• **Passage to read**
================

Drug improves cognitive function in mouse model of Down syndrome, study says

- By Erin Digitale

Ahmad Salehi

An existing FDA-approved drug improves cognitive function in a mouse model of Down syndrome, according to a new study by researchers at the Stanford University School of Medicine.

The drug, an asthma medication called formoterol, strengthened nerve connections in the hippocampus, a brain center used for spatial navigation, paying attention and forming new memories, the study said. It also improved contextual learning, in which the brain integrates spatial and sensory information.

Both hippocampal function and contextual learning, which are impaired in Down syndrome, depend on the brain having a good supply of the neurotransmitter norepinephrine. This neurotransmitter sends its signal via several types of receptors on the neurons, including a group called beta-2 adrenergic receptors.

“This study provides the initial proof-of-concept that targeting beta-2 adrenergic receptors for treatment of cognitive dysfunction in Down syndrome could be an effective strategy,” said Ahmad Salehi, MD, PhD, the study’s senior author and a clinical associate professor of psychiatry and behavioral sciences. The study was published online July 2 in Biological Psychiatry.

================

• **Data provided**
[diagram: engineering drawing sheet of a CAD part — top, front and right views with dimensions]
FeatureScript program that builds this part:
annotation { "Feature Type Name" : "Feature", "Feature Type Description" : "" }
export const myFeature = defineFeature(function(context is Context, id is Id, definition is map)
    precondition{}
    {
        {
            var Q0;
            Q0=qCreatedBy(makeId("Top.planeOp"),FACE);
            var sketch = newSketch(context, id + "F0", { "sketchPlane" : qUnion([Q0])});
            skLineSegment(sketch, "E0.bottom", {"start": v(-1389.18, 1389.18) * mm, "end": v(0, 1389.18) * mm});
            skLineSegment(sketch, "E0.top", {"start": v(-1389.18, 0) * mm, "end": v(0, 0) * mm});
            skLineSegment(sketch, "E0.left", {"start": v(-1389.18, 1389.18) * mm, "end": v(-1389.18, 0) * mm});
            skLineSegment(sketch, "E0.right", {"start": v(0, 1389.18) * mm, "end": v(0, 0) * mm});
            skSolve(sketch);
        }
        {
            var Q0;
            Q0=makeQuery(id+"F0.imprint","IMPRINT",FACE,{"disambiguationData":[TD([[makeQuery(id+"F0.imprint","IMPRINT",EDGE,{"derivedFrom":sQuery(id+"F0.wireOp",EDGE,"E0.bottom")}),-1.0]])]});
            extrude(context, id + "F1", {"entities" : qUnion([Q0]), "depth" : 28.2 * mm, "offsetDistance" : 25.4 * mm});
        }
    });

================

• **Exercise instructions**
**1.** According to the article about the Down syndrome mouse study, what kind of medication is formoterol?
**2.** Write the next few paragraphs of the article about the formoterol study in a Down syndrome mouse model, starting right after its final sentence.

• **Responses per task**
**1.** An asthma medication.

**2.**
Down syndrome, which is caused by an extra copy of chromosome 21, results in both physical and cognitive problems. While many of the physical issues, such as vulnerability to heart problems, can now be treated, no treatments exist for poor cognitive function. As a result, children with Down syndrome fall behind their peers’ cognitive development. In addition, adults with Down syndrome develop Alzheimer’s-type pathology in their brains by age 40. Down syndrome affects about 400,000 people in the United States and 6 million worldwide.

In prior Down syndrome research, scientists have seen deterioration of the brain center that manufactures norepinephrine in both people with Down syndrome and its mouse model. Earlier work by Salehi’s team found that giving a norepinephrine precursor could improve cognitive function in a mouse model genetically engineered to mimic Down syndrome.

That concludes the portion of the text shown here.